By Giuseppe Fonte and Gavin Jones
ROME (Reuters) -Italian Prime Minister Giorgia Meloni said on Friday she had no concerns that tax increases on banks and insurance firms announced in the government's 2026 budget would hurt the economy or trigger a conflict with the financial sector.
Banks and insurers face an 11 billion euro ($12.84 billion) tax increase as part of government budget plans for 2026-2028, including a two percentage point increase in the rate of one of the main corporate levies, IRAP.
"I do not fear a backlash," Meloni told reporters after the cabinet approved the budget, denying any punitive intent towards the country's lenders which have made handsome profits in recent years.
The measures help fund expansionary tax cuts and spending hikes worth 18.7 billion euros in 2026 and a similar amount in each of the following two years. The government will mainly focus on supporting middle-income earners and investments by industrial firms.
RULING COALITION SETTLES DIFFERENCES ON TAXING BANKS
The budget targets next year's fiscal deficit at 2.8% of gross domestic product from 3% in 2025, as the government aims to consolidate its public finances despite weak economic growth.

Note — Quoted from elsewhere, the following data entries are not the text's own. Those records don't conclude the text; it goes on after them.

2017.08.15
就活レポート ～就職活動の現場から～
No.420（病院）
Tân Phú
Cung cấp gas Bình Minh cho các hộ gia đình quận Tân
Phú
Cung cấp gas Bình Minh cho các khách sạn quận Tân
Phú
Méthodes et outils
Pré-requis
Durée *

The ruling parties have been at odds over how to tap the financial sector for resources, but settled their differences at a meeting late on Thursday.

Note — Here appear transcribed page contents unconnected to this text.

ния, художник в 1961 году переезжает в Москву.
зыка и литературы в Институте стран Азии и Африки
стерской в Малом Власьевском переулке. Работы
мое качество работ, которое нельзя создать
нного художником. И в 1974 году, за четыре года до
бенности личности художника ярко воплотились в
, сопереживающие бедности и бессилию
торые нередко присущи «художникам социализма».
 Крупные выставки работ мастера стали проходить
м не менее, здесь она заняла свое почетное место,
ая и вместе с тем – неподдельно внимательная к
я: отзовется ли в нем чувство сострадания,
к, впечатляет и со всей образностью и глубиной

State coffers will reap roughly 4.4 billion euros from the financial sector next year.
"This is no expropriation. Instead of 50 billion euros in profits, banks will only make 45 billion," Deputy Prime Minister Matteo Salvini said earlier on Friday. He leads the co-ruling League party which has pushed strongly for higher taxation on lenders.
Rome will tighten the way financial firms have been able to use past losses to lower their tax bills, and oblige them to spread over a greater number of years provisions for impaired loans which get deducted from income.
GIORGETTI SAYS BANKS NOT HAPPY BUT MEASURES 'AFFORDABLE'
The IRAP tax rate will rise from next year to 6.65% for banks and to 7.90% for insurance companies, from 4.65 and 5.90% respectively.
"These are all affordable measures. No one of course is happy to pay taxes, nobody I think has uncorked champagne," said Economy Minister Giancarlo Giorgetti, also from the League.
Italy will partially offset the impact of the tax increases by refunding to the banks roughly 1.5 billion euros of IRAP that they paid on dividends from foreign subsidiaries, following a European Union ruling in August.
Giorgetti also confirmed a cut to 27.5% from the current 40% in the rate of a tax banks must pay in order to unlock some 6.2 billion euros in reserves which they had set aside as part of an opt-out clause from a contested 2023 windfall tax.
If banks distribute these reserves, with a 26% tax rate on dividends the overall tax take could be roughly 3 billion euros, sources have previously said.
Critics have accused the government of sending conflicting signals, first blaming the banks for huge profits passed on to shareholders, and then encouraging them to pay out even more dividends.
Among other funding sources for the budget, the government plans to hike to 300,000 euros from 200,000 euros a "flat tax" applied on income earned abroad by wealthy individuals who transfer their tax residence to Italy, two official said.